Data excerpts
■ ■ ■ ■

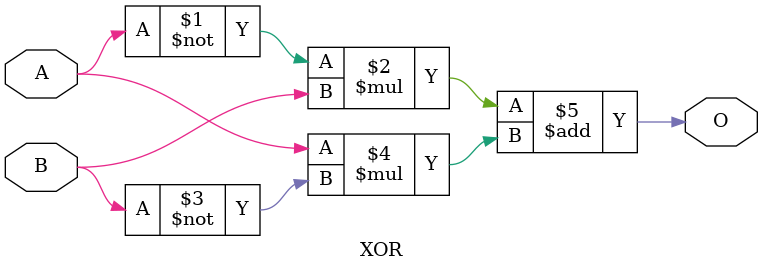
<source format=v>
module XOR(O,A,B);
	input wire A,B;
	output wire O;
	assign O = (~A)*B + A*(~B);
endmodule
</source>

■ ■ ■ ■

**Instruction**
Lines from the one with "input wire A,B;" through the last line above must be printed exactly; no other line is to appear.

**Solution**
	input wire A,B;
	output wire O;
	assign O = (~A)*B + A*(~B);
endmodule
</source>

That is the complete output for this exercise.